[Activity a] In the unemployment model excerpt below, find every line of code that begins by assigning a value to a name, and list those names.

[Document excerpt]
The R^2 for the models are very similar, both having around an 80% goodness of fit. Both models also have significant overall p-values, but the p-values for the intercept and exponentiated time variable are very high, although that is not as relevant because we are more concerned with how well the model fits the data overall. The F-statistic for the quadratic model is smaller because it takes on two variables (time and time^2), so it is compensated by the degrees of freedom.

H)

BIC(linear_model, quad_model)
##              df      BIC
## linear_model  3 448.5079
## quad_model    4 452.9525
AIC(linear_model, quad_model)
##              df      AIC
## linear_model  3 440.1454
## quad_model    4 441.8025
#BIC and AIC are used to find the model of best fit

Both the AIC and BIC shows that the linear model is a very marginally a slightly better fit than the quadratic model. For the sake of simplicity, we weill choose our linear model for forecasting.

I)

t <- seq(1962, 1991, length = length(unemployment))
tn=data.frame(t=seq(1982,1994))
pred=predict(lm(unemployment ~ t), tn, se.fit = TRUE)
pred.plim = predict(lm(unemployment ~ t),tn, level =0.95, interval="prediction")
pred.clim = predict(lm(unemployment ~ t), tn,level=0.95, interval="confidence")
matplot(tn$t,cbind(pred.clim, pred.plim[,-1]),
        lty=c(1,1,1,3,3), type="l", lwd=2, ylab="predicted y",xlab="Time")

#We create two objects with the predict function that utilizes our linear regression of unemployment and time, with the 95% confidence interval, one with the prediction argument and one with the confidence argument. The prediction argument has a greater range since the forecasting values involves more uncertainty and needs to account for a wider range of values. Because our time units are in quarters, we have enough data to provide at least 12 units ahead (1991 + 3 years). Based on our observations, we predict that unemployment in Germany will increase in the next three years by about 3-6%. 

Part 2)

A)

additive_decomp <- decompose(unemployment, type = c("additive"))
residuals_only <- unemployment - additive_decomp$trend - additive_decomp$seasonal
acf(residuals_only, main = "ACF of only residuals", na.action = na.pass)

pacf(residuals_only, main = "PACF of only residuals", na.action = na.pass)

#plots the ACF and PACF of only residuals specifically for additive from the type argument. The decompose function is used to split the data into the trend, seasonality, and remainder. The residuals_only object is the leftovers of the remainder after removing the trend and seasonal component of the data. The na.action=na.pass argument ignores any NA values that have been formed from our computing.

[Activity b] Print out the records word for word, from their first line down to the line that contains "Horkovzdušné trouby", with that line included.

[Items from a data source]
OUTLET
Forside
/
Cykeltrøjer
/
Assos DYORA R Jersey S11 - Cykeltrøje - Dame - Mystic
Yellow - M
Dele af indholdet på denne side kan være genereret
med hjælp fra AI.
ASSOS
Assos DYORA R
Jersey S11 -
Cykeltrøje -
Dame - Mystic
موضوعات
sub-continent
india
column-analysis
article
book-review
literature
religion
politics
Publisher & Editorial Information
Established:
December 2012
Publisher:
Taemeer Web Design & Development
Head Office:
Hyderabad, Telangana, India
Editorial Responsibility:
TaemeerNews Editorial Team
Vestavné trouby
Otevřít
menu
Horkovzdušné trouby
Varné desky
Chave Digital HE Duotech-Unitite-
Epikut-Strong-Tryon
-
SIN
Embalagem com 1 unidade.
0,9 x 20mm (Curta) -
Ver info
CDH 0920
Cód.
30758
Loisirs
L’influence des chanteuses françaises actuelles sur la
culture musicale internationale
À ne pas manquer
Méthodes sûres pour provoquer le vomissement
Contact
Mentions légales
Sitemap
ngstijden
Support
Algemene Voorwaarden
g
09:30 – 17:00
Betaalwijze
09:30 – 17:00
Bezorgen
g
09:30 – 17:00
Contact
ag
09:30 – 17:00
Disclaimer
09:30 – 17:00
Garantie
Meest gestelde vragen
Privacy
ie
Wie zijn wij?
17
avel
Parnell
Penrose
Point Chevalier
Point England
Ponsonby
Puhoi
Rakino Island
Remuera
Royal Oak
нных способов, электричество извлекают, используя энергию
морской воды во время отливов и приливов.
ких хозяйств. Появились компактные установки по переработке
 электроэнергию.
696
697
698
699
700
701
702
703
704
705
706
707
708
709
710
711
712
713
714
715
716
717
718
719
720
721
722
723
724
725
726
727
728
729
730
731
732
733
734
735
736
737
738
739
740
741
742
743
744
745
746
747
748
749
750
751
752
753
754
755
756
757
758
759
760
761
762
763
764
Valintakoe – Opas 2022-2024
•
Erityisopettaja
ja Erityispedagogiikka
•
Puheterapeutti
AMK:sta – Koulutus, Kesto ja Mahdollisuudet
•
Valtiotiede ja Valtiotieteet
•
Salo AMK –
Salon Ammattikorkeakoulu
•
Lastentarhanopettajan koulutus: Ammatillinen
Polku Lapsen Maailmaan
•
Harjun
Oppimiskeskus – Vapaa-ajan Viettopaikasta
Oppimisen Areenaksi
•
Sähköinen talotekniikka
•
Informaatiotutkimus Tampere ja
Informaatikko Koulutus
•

[Written answer a] t, tn, pred, pred.plim, pred.clim, additive_decomp, residuals_only

[Written answer b]
OUTLET
Forside
/
Cykeltrøjer
/
Assos DYORA R Jersey S11 - Cykeltrøje - Dame - Mystic
Yellow - M
Dele af indholdet på denne side kan være genereret
med hjælp fra AI.
ASSOS
Assos DYORA R
Jersey S11 -
Cykeltrøje -
Dame - Mystic
موضوعات
sub-continent
india
column-analysis
article
book-review
literature
religion
politics
Publisher & Editorial Information
Established:
December 2012
Publisher:
Taemeer Web Design & Development
Head Office:
Hyderabad, Telangana, India
Editorial Responsibility:
TaemeerNews Editorial Team
Vestavné trouby
Otevřít
menu
Horkovzdušné trouby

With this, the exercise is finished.